Begin with the line in which "а приняли участие в ежегодной ведомств" appears and end with the final line of the entries. Retype each one exactly and add nothing.
*** Opening of DATA FOR PROCESSING ***
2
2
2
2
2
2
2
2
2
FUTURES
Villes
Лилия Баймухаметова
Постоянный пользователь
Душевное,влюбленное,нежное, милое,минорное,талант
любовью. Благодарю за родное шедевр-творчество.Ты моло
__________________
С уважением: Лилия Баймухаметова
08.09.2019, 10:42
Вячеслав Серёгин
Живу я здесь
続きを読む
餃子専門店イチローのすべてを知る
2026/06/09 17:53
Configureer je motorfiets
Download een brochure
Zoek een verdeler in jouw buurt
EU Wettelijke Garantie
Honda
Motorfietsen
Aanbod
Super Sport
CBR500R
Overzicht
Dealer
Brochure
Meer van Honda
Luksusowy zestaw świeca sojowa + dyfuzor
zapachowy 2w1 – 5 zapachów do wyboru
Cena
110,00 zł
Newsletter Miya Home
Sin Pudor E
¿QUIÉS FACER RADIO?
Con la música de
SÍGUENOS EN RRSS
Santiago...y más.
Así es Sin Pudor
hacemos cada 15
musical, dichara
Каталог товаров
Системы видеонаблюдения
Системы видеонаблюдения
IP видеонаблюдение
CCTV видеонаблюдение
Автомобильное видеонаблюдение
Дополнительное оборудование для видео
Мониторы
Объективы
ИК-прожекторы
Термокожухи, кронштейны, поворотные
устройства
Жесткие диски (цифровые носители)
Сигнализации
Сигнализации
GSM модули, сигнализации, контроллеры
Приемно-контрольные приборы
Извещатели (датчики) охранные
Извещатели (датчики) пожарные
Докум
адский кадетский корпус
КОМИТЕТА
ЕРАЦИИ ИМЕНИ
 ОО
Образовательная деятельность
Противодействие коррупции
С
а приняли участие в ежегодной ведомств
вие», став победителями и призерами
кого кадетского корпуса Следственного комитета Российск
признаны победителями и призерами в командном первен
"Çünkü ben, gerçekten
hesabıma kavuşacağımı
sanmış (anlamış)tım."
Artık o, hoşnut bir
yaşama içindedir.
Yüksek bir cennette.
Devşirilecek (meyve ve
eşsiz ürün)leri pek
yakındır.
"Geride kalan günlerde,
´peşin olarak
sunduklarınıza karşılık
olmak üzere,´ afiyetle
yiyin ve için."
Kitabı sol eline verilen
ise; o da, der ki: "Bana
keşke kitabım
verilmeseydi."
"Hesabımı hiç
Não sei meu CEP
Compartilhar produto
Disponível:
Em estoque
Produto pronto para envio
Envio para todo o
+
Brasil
*** Close of DATA FOR PROCESSING ***
SOLVED PROBLEM:
а приняли участие в ежегодной ведомств
вие», став победителями и призерами
кого кадетского корпуса Следственного комитета Российск
признаны победителями и призерами в командном первен
"Çünkü ben, gerçekten
hesabıma kavuşacağımı
sanmış (anlamış)tım."
Artık o, hoşnut bir
yaşama içindedir.
Yüksek bir cennette.
Devşirilecek (meyve ve
eşsiz ürün)leri pek
yakındır.
"Geride kalan günlerde,
´peşin olarak
sunduklarınıza karşılık
olmak üzere,´ afiyetle
yiyin ve için."
Kitabı sol eline verilen
ise; o da, der ki: "Bana
keşke kitabım
verilmeseydi."
"Hesabımı hiç
Não sei meu CEP
Compartilhar produto
Disponível:
Em estoque
Produto pronto para envio
Envio para todo o
+
Brasil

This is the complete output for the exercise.